With some spacing adjustments, minor color improvements and a better mobile layout, it’s finally coming together. If you’re reading this very far in the future, the site may look quite different; this is where I wrapped up the project for the first month.
Reflections
My only goal at the start of the month was to have the website up, functional, and presentable. I didn’t realize that this first project was about more than a website. It was about getting everything set up and ready for all the projects that will get built in this endeavor. I already have a larger game project I’m working on, and I need to keep my personal life mostly functional, so this month was about figuring out routines in my daily life to make all three sustainable. Building these sorts of structures is not trivial, and it has truly taken the full month to even start to get them down. This is all a work in progress, and the processes will be refined and change over time, but getting at least something in place was a challenge.

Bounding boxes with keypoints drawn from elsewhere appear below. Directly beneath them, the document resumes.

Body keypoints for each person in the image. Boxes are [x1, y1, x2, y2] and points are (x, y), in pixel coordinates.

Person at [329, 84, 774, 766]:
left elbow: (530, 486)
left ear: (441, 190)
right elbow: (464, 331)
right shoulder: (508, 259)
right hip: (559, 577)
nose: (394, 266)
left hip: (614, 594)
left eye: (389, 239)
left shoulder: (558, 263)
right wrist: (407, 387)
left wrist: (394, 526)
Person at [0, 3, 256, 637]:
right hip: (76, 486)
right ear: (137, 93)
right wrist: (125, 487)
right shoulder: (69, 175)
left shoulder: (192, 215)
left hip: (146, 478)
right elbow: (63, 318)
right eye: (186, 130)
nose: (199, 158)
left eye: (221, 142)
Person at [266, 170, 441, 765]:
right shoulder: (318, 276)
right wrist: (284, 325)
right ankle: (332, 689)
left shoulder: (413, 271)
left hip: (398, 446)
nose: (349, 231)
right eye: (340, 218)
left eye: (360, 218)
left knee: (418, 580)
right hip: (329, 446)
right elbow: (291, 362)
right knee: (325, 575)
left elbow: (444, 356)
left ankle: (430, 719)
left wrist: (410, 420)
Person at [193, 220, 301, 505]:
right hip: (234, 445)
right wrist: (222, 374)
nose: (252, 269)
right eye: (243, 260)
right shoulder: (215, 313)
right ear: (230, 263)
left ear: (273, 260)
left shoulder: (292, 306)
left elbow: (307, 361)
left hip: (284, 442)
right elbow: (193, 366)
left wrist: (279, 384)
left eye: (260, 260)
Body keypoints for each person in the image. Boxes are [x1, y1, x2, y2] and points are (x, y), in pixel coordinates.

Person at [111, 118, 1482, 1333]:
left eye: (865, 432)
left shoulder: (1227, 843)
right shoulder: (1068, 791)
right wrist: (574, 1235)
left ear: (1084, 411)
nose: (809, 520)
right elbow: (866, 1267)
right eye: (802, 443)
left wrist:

Writing this blogpost also took longer than expected. It’s been a long time since I’ve written anything, and I frankly forgot how much time goes into all the tasks around writing–you can’t just sit down and write and BAM it’s done. A lot of work goes into things like stucturing the post, figuring out how each part should flow into the next, sorting out what to keep from what to cut. All these things take time, and as someone who is not a writer, they took a lot of time. I’m hoping that as I post more regularly it will get easier, or at least faster.
In the last few days of the month it became clear that project management is going to be crucial for getting these projects done. I have always struggled with management skills, and it will be one of the most difficult aspects of these monthly projects. But it’s a skill I need to learn, not just for these small experiments but for any project I undertake. I completely ignored it this past month, but will focus on it more moving forward.
Future Projects
I have no idea what I’ll be working on next month. Keeping a list of potential project ideas as they occur will be helpful in the future, but for now you’ll just have to come back next month to find out what’s brewing. See you then!